Sig's Eggs in Mustard Saffron Sauce with Beetroot Salad.
Hey everyone, hope you're having an incredible day today. Today, we're going to prepare a special dish, sig's eggs in mustard saffron sauce with beetroot salad. One of my favorites. For mine, I am going to make it a bit tasty. This will be really delicious.
Sig's Eggs in Mustard Saffron Sauce with Beetroot Salad is one of the most popular of recent trending foods in the world. It is simple, it is fast, it tastes delicious. It's enjoyed by millions every day. They're fine and they look wonderful. Sig's Eggs in Mustard Saffron Sauce with Beetroot Salad is something that I've loved my whole life.
To begin with this particular recipe, we have to first prepare a few ingredients. You can cook sig's eggs in mustard saffron sauce with beetroot salad using 19 ingredients and 5 steps.

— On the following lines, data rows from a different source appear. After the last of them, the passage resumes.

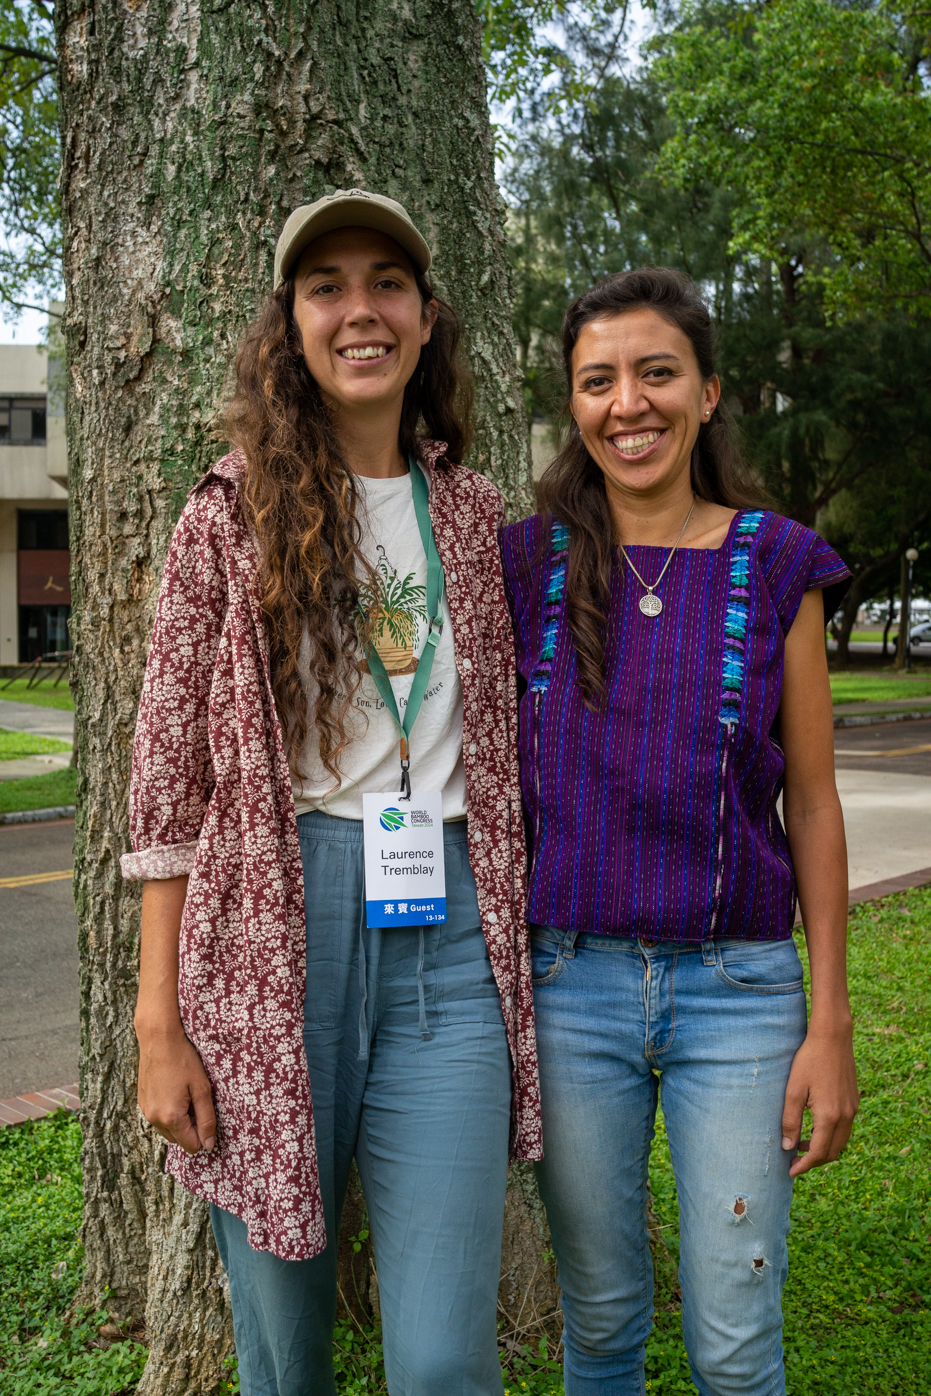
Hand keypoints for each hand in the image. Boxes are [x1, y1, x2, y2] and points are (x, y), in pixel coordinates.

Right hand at [136, 1024, 216, 1155]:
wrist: (159, 1039)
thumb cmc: (183, 1060)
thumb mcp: (202, 1089)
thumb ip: (207, 1119)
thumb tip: (209, 1145)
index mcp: (170, 1117)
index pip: (190, 1145)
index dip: (204, 1136)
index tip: (209, 1117)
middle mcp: (154, 1119)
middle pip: (178, 1140)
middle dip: (191, 1128)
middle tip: (198, 1102)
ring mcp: (145, 1111)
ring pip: (167, 1130)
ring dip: (179, 1121)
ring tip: (187, 1096)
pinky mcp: (142, 1102)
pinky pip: (158, 1118)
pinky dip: (168, 1112)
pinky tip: (175, 1091)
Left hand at [782, 1025, 857, 1177]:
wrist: (833, 1038)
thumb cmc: (809, 1061)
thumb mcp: (793, 1090)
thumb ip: (790, 1120)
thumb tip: (787, 1147)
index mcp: (829, 1116)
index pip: (818, 1153)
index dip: (804, 1166)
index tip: (790, 1172)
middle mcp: (846, 1117)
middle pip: (832, 1152)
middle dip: (813, 1161)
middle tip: (794, 1161)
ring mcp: (853, 1110)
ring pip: (840, 1142)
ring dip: (823, 1149)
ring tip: (801, 1146)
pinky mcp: (854, 1102)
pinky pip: (845, 1129)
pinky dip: (831, 1137)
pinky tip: (815, 1129)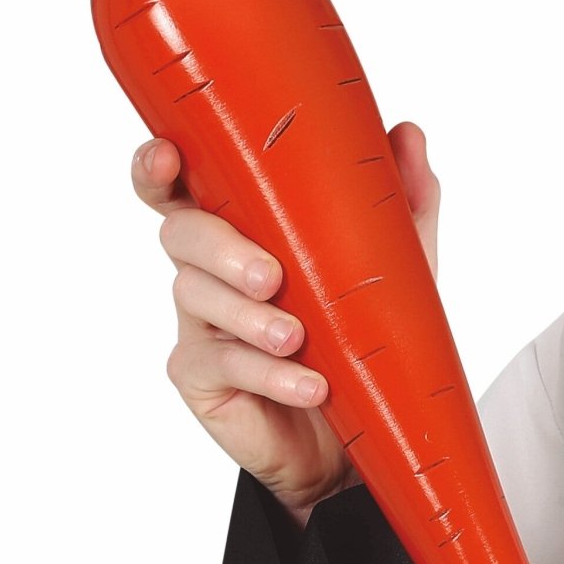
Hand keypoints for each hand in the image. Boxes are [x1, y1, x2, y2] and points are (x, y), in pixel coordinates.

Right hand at [132, 122, 440, 525]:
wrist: (360, 430)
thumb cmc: (360, 331)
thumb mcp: (392, 265)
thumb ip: (397, 200)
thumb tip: (406, 134)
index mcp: (240, 225)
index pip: (182, 184)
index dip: (157, 166)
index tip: (166, 154)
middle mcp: (208, 265)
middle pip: (181, 232)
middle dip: (221, 249)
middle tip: (270, 276)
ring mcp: (198, 321)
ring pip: (194, 295)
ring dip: (249, 316)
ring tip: (295, 337)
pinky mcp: (199, 374)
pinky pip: (219, 362)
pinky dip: (267, 372)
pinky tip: (306, 384)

Here is how you can achieve that.
Ingredients of Sig's Eggs in Mustard Saffron Sauce with Beetroot Salad:
- Need 1 of )For salad.
- Prepare 200 grams of cooked peeled beetroot.

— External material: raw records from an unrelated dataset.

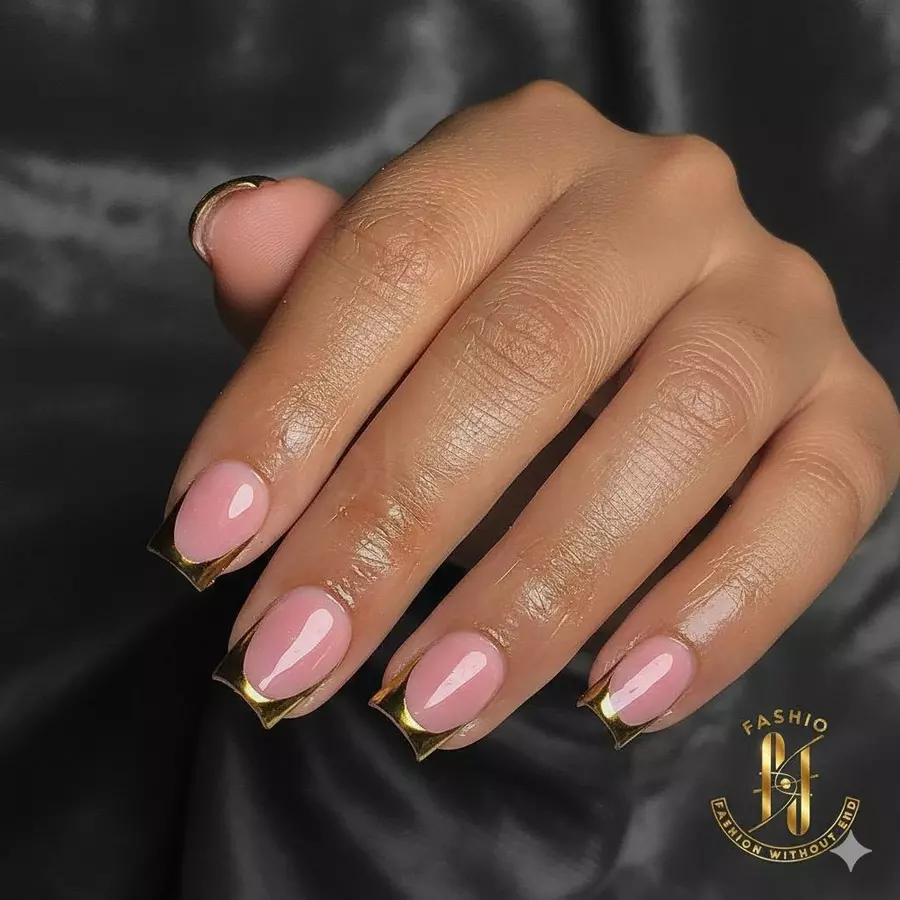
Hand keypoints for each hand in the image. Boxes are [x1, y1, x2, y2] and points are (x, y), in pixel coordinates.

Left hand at [151, 82, 899, 754]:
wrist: (652, 332)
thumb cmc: (490, 320)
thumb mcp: (393, 294)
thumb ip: (313, 277)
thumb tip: (235, 234)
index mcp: (529, 151)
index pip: (395, 254)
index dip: (295, 401)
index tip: (210, 541)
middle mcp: (666, 201)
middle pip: (527, 351)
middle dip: (396, 525)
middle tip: (297, 658)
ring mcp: (776, 301)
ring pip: (677, 431)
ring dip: (543, 589)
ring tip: (435, 705)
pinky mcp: (852, 410)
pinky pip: (810, 508)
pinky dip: (720, 611)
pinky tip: (619, 696)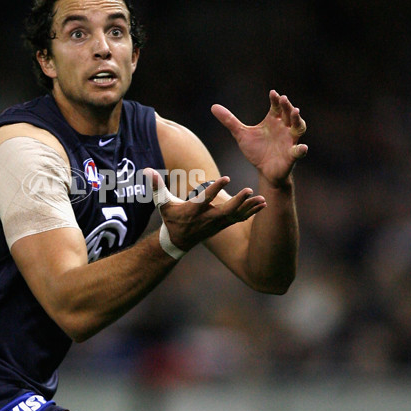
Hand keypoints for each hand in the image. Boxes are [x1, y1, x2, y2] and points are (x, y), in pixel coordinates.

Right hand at [147, 169, 265, 251]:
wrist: (178, 241)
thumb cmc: (170, 219)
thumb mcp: (162, 203)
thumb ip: (157, 186)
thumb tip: (147, 170)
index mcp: (193, 211)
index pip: (206, 198)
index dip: (215, 189)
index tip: (225, 178)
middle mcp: (207, 218)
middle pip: (225, 211)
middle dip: (238, 202)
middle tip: (249, 190)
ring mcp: (217, 224)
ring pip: (236, 216)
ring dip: (250, 208)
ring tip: (262, 199)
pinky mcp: (223, 226)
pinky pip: (240, 219)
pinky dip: (251, 212)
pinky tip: (263, 205)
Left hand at [211, 90, 307, 186]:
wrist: (264, 171)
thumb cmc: (256, 151)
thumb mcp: (241, 135)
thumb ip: (229, 121)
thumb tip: (213, 106)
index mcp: (273, 121)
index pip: (276, 107)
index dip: (275, 100)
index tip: (272, 93)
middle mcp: (284, 128)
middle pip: (289, 114)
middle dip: (287, 106)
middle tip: (283, 99)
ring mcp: (290, 141)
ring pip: (298, 128)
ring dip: (298, 120)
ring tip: (296, 112)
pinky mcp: (291, 155)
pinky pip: (298, 151)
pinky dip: (301, 149)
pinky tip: (302, 147)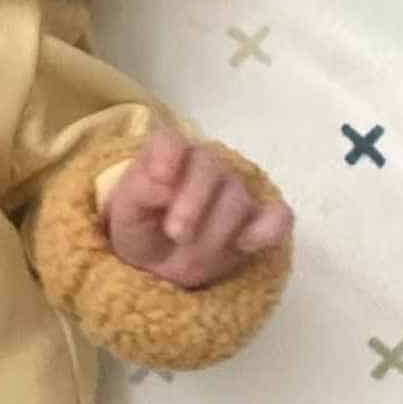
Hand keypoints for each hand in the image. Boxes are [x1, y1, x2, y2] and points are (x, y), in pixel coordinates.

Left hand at [105, 127, 292, 289]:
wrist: (156, 262)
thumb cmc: (138, 228)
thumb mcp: (125, 212)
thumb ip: (139, 190)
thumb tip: (165, 182)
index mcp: (168, 156)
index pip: (170, 141)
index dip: (169, 154)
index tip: (161, 178)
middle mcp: (204, 166)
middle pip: (210, 168)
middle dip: (193, 202)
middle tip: (176, 233)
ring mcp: (234, 191)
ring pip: (236, 200)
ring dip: (213, 232)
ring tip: (189, 253)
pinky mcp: (257, 219)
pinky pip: (278, 217)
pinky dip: (269, 229)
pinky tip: (247, 244)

- Prepare 1 - Sweet sharp apple.
- Give 1/2 for cucumber.
- Give 1/2 - lemon, the juice only.
- Provide Good pinch Salt, pepper.
- You need 100 ml for soured cream or creme fraiche.
- Require 1 teaspoon for oil.
- Provide 2 ) For Sauce.
- You need 300 ml fish or vegetable stock, homemade or knorr stockpot.
- Require 1 for bay leaf.
- Need of small shallots.
- You need 1 small glass of Champagne or fizzy wine.
- Require 3-5 strands of saffron.
- Give 75 ml for creme or creme fraiche.
- You need 1/2 teaspoon grainy mustard.
- You need 1 pinch - fresh ground black pepper.
- Require 1 - sprinkling of dried wild garlic.
- Provide 3 - ) either one or two eggs per person.
Sig's Eggs in Mustard Saffron Sauce with Beetroot Salad process:
- First peel and cube beetroot, add fresh lemon juice and oil, stir through. Peel apple add to beetroot, mix well.
- Peel cucumber and then scrape out the seeds. Finely cube the cucumber. Mix with a little white wine vinegar and the amount of creme fraiche stated. Season with salt and pepper..
- Mix this with the beetroot salad or keep apart and serve side by side..
- Boil your stock, add the shallots and bay leaf. Add the alcohol. Gently boil down to about a third of the liquid. Strain through a sieve, add mustard, cream, the saffron. Stir in do not boil again but keep warm..
- I boil water for the eggs to which I add a slice of lemon. (I believe it makes it easier to peel the eggs. I learned that when making scotch eggs.) I use medium size eggs, boil them for five minutes. I drain them, crack them from all sides then put them in cold water. After about a minute I peel them but keep them in the cold water, this keeps the yolk soft. I serve with bread, salad and sauce sprinkled with dried wild garlic.